Collected data:
>>>
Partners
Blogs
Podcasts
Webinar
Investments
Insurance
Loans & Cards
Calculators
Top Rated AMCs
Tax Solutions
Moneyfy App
<<<
>>>
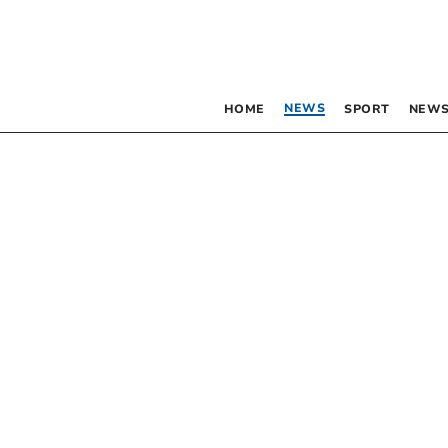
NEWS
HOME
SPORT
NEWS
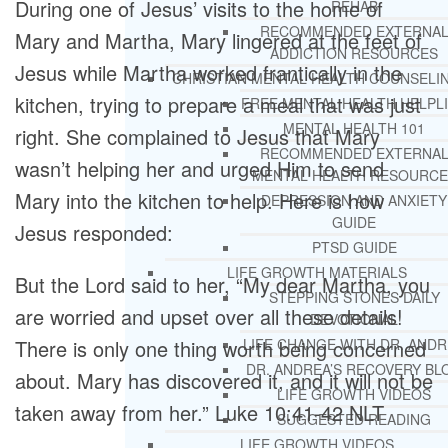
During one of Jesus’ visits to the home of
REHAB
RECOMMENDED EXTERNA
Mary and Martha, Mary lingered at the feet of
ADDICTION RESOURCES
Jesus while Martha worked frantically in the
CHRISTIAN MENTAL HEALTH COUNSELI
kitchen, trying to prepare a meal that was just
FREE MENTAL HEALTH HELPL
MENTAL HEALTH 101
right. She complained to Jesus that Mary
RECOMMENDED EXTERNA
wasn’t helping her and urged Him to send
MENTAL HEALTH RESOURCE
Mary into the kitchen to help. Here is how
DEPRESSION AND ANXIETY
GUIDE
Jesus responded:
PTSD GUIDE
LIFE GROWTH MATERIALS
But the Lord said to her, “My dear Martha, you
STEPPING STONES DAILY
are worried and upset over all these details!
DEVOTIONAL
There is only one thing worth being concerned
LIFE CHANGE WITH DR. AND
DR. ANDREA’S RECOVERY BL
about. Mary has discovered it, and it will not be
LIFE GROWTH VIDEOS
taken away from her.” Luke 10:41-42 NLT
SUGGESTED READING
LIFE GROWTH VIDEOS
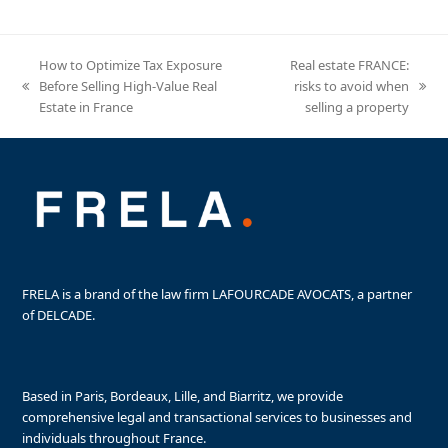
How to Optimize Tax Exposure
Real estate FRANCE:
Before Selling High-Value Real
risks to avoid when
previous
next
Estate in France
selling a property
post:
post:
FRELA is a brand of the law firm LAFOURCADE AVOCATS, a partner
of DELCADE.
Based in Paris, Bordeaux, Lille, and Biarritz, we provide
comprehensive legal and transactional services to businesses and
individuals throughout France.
<<<
* _What you have to do_:
In the data above, retype exactly and only the lines between the one holding "comprehensive legal and" and the one holding "individuals throughout France.", inclusive.

* _Response to this task_:
comprehensive legal and transactional services to businesses and
individuals throughout France.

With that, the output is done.